La ville de Saint-Brieuc a proposé un double site qui remet en question l’idée même d’un périmètre de projet. Le site interroge sur le contexte briochin dans sa globalité et sur les relations entre les espaces mutables de la ville. Ainsi, j’ai tenté d’élargir le sujet à une multiplicité de sites : la question du rapport de la ville à ses paysages implique une diversité de lieux et de typologies d’actions. Le projet se focalise enfin sur trois sites emblématiques aux estuaires des vallées, qui sont à la fois des lieux de transition privilégiés entre mer et vallées, et soulèvent des enjeux écologiques majeurs. Une programmation autour d’équipement environnementaux intégrés au contexte urbain et ouverts au public permet de renforcer cette relation exceptionnelle à la baie.

 

4. Avez-vous déjà traité cette problématique précédemment ? Quels ont été les projets références pour le vôtre ?

Le projet articule plusieurs thématiques qui m’interrogent depuis mes études.
J’ai abordé la question de la porosité physique et fonctionnelle des équipements industriels urbains en proposant à Saint-Brieuc des édifices acceptant le public et s’intégrant au paysage. A ce titre, la démarche des Ports de Paris concernant l’intégration de leurs sites dans le contexte parisien est intéressante. La logistique urbaine est une problématique associée à l’engagement des territoires dans une économie de flux et d’énergies.
De plus, la préservation d’espaces ouverts dans un contexte urbain dense soumis à de fortes pressions foncières représente un véritable engagement. Cette volonté a induit ici un travail sur les vues, sur la nécessité de donner à voir le paysage en utilisant le principe de «carte-radar» imaginé par la paysagiste Laurence Crémel. L’enjeu majeur est celui d’une écologie territoriale qui s’émancipe des outils technologiques ou normatifs (des réponses trop partielles), pour une vision qui assume et sert la complexité des territoires et des milieux.

 

5. Aujourd'hui, à l'ère de la crise économique et du développement durable, le projet urbanoarchitectural doit repenser son mode de fabrication dans le temps ; de quelle manière avez-vous intégré la question du projet processus ?

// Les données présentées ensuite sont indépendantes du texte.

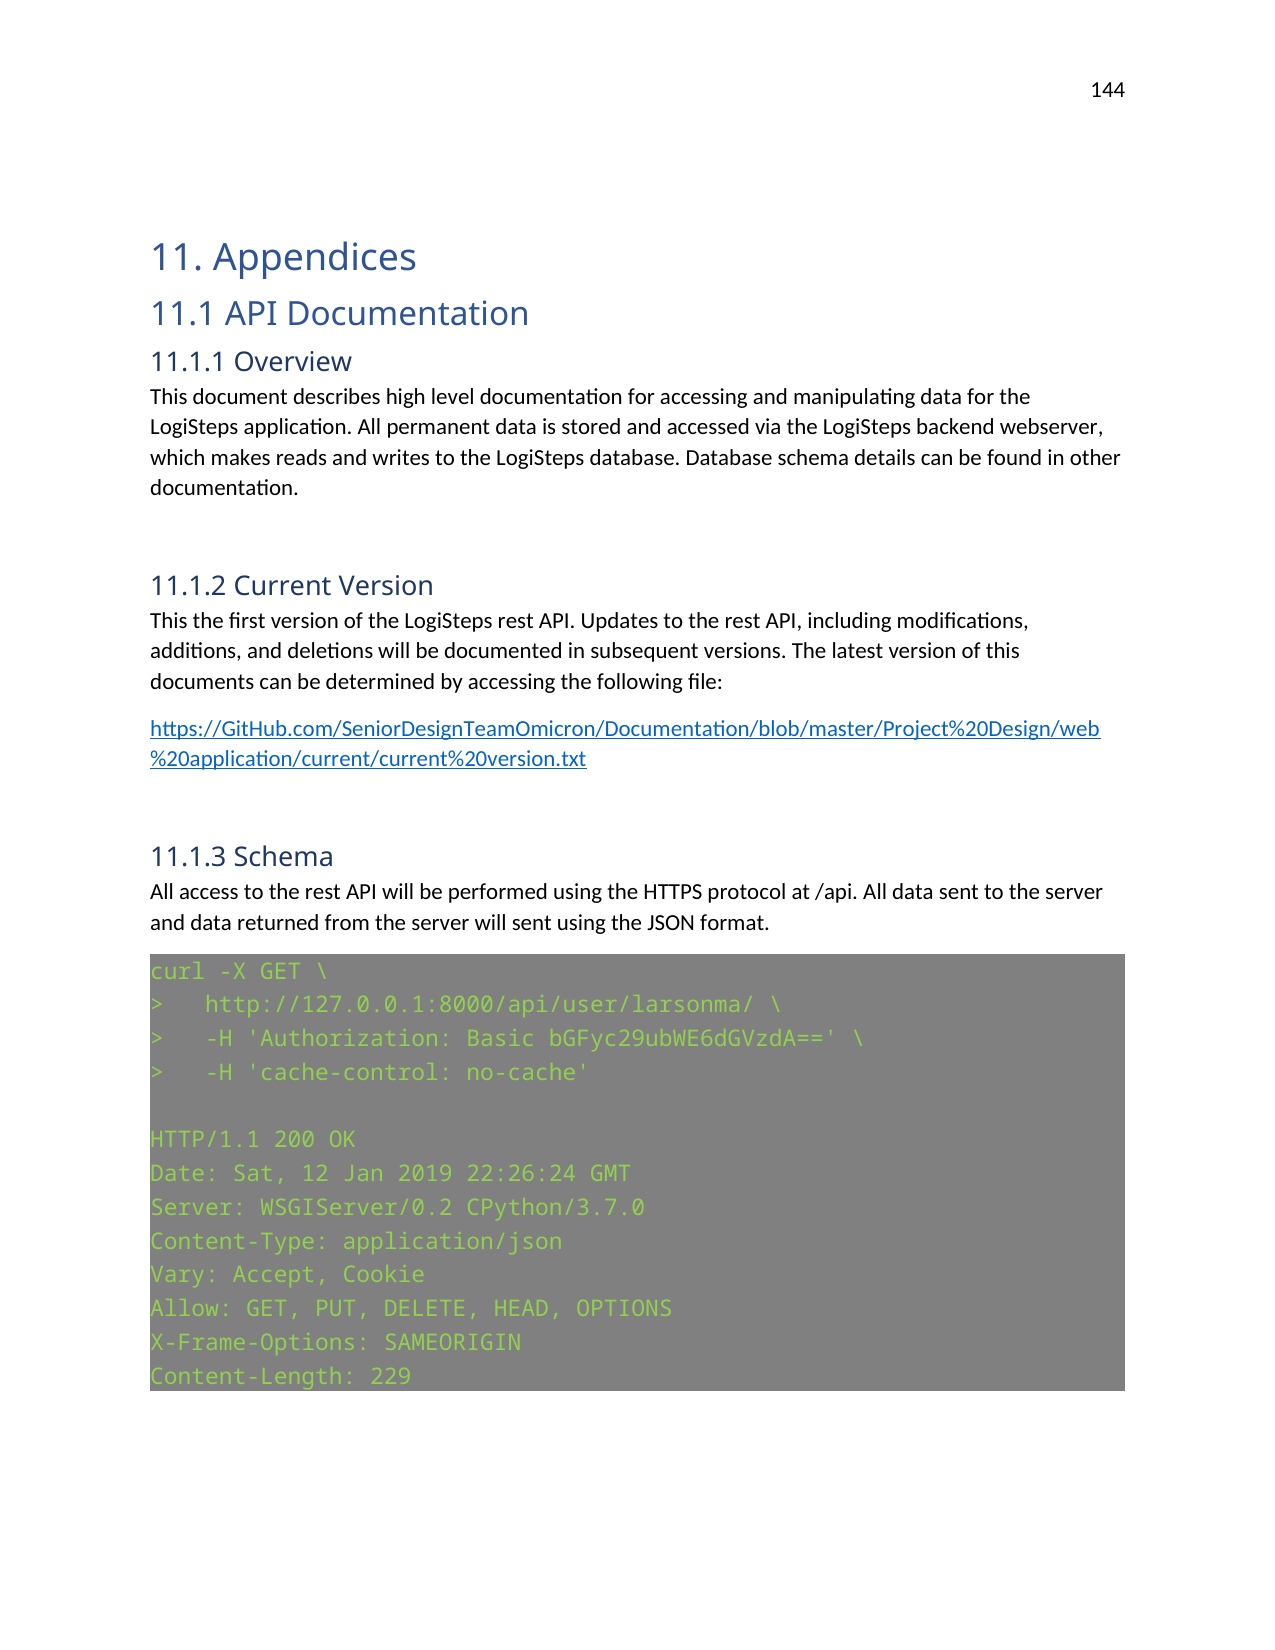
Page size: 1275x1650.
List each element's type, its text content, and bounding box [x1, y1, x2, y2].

subtitle 11.1.2 Current Version [150, 567, 1125, 603]
text https://GitHub.com/SeniorDesignTeamOmicron/Documentation/blob/master/Project%20Design/web%20application/current/current%20version.txt [150, 714, 1125, 772]
text This document describes high level documentation for accessing and manipulating data for the LogiSteps application. All permanent data is stored and accessed via the LogiSteps backend webserver, which makes reads and writes to the LogiSteps database. Database schema details can be found in other documentation. [150, 382, 1125, 501]
text X-Frame-Options: SAMEORIGIN [150, 1326, 1125, 1357]
text This the first version of the LogiSteps rest API. Updates to the rest API, including modifications, additions, and deletions will be documented in subsequent versions. The latest version of this documents can be determined by accessing the following file: [150, 606, 1125, 695]
subtitle 11.1 API Documentation [150, 289, 1125, 335]
text > -H 'Authorization: Basic bGFyc29ubWE6dGVzdA==' \ [150, 1022, 1125, 1053]
text > http://127.0.0.1:8000/api/user/larsonma/ \ [150, 988, 1125, 1019]
text Server: WSGIServer/0.2 CPython/3.7.0 [150, 1191, 1125, 1222]
text > -H 'cache-control: no-cache' [150, 1056, 1125, 1087]
subtitle 11. Appendices [150, 230, 1125, 281]
text Allow: GET, PUT, DELETE, HEAD, OPTIONS [150, 1292, 1125, 1323]
text All access to the rest API will be performed using the HTTPS protocol at /api. All data sent to the server and data returned from the server will sent using the JSON format. [150, 877, 1125, 936]
text HTTP/1.1 200 OK [150, 1123, 1125, 1154]
text Content-Type: application/json [150, 1224, 1125, 1256]
subtitle 11.1.1 Overview [150, 342, 1125, 379]
text curl -X GET \ [150, 954, 1125, 986]
text Date: Sat, 12 Jan 2019 22:26:24 GMT [150, 1157, 1125, 1188]
text Vary: Accept, Cookie [150, 1258, 1125, 1289]
subtitle 11.1.3 Schema [150, 838, 1125, 874]
text Content-Length: 229 [150, 1359, 1125, 1391]
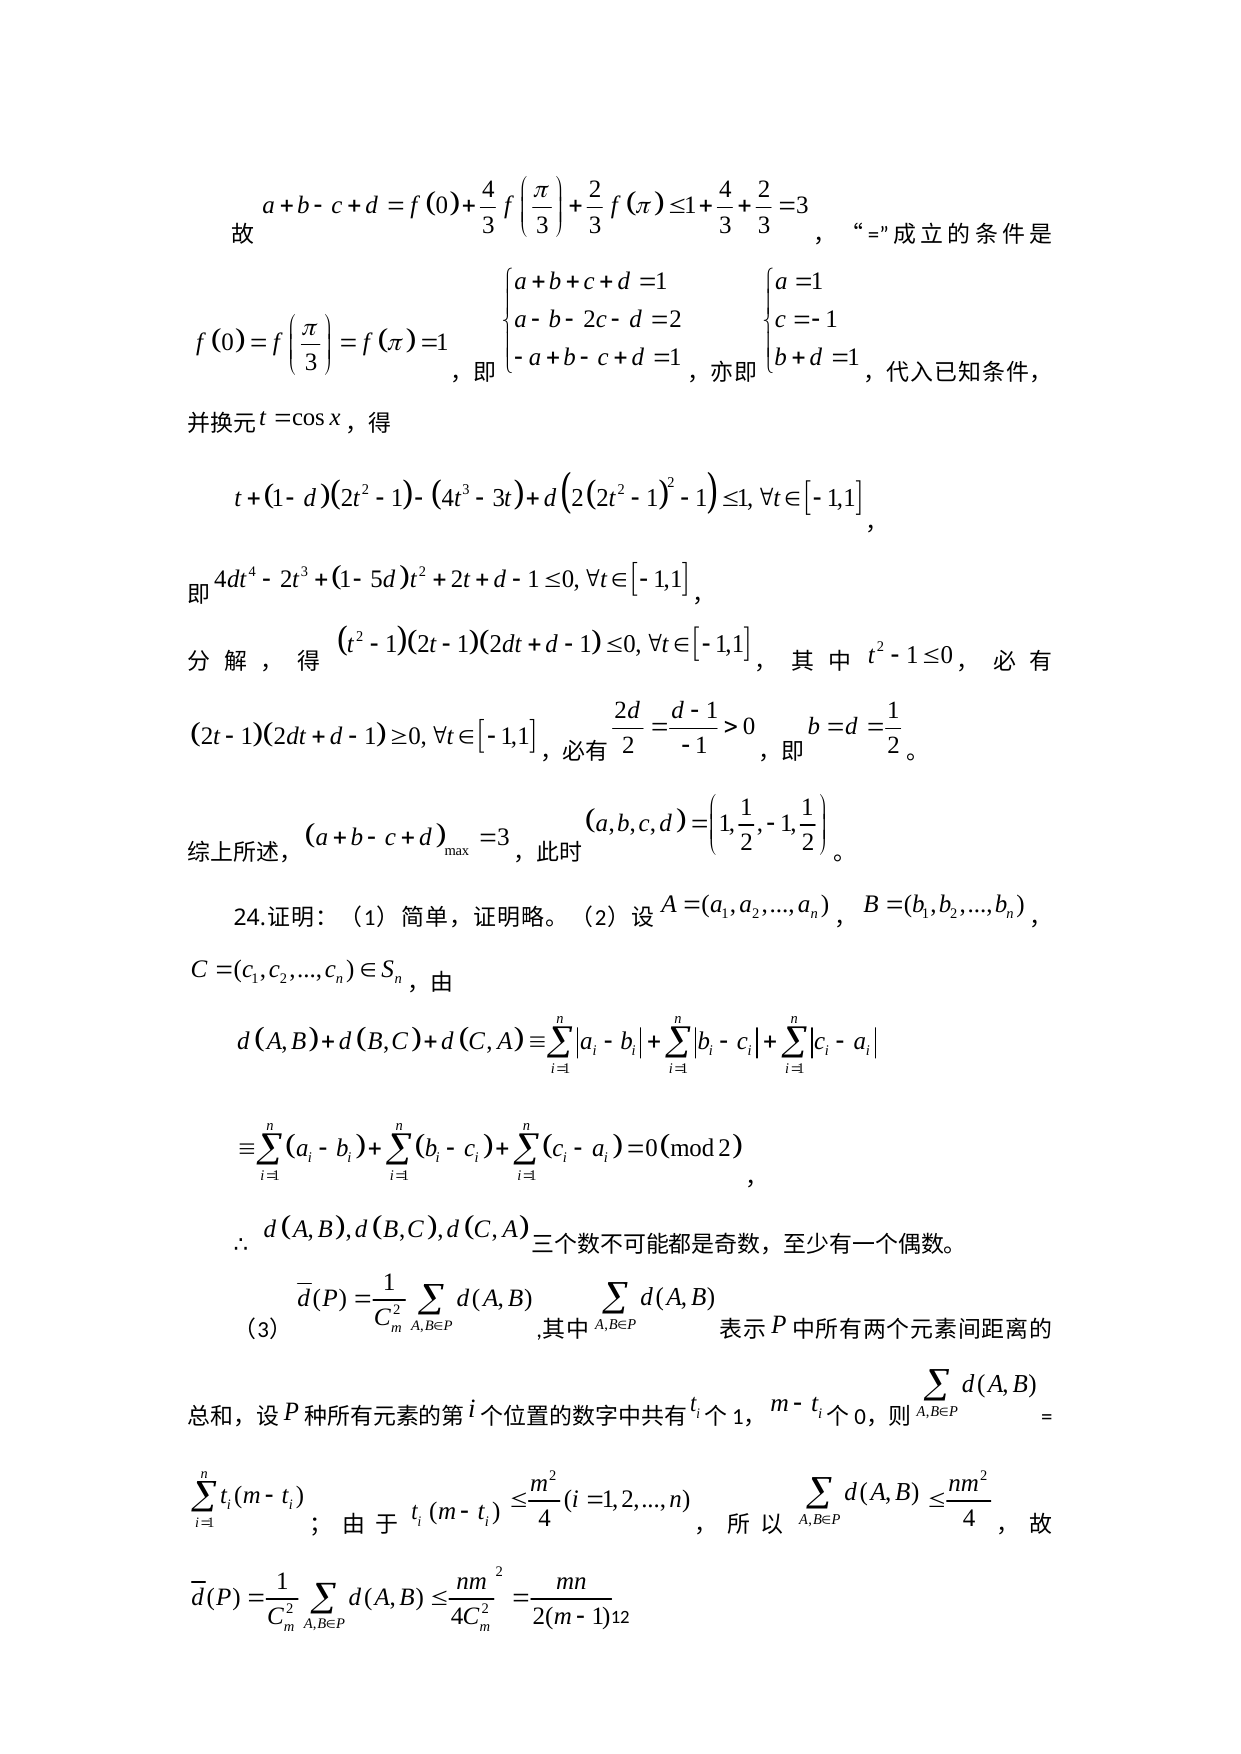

La stratégie propose le recensement d’une collection de projets possibles dans une vision à long terme, puis sur leur hiérarchisation dans le temps par ordre de priorités. Le projet territorial se met en place à partir d’une gestion du paysage, notamment le déboisement partiel des vallées, qui amorce un cycle vertueux de réemploi de matière pour aménager les espaces publics. Ainsi, le bois sous différentes formes issu de la gestion forestière des vallées peut être utilisé in situ pour réintégrer les vallées dans des parcours urbains et dans des usages quotidiens. Le matériau crée ainsi le lien, dans l’espace et dans le temps, entre chacun des sites de projet.

6. Est-ce la première fois que vous êtes primé à Europan? De quelle manière cela peut-il vous aider dans votre parcours professionnel ?

Oui, c’est aussi la première fois que je participe à Europan. Le concours permet la reconnaissance d’une démarche qualitative et de capacités réflexives sur la question de la Ville en général. Il appuie la crédibilité de jeunes professionnels face à leurs clients et encourage les élus locaux à poursuivre le projet et à engager une phase opérationnelle.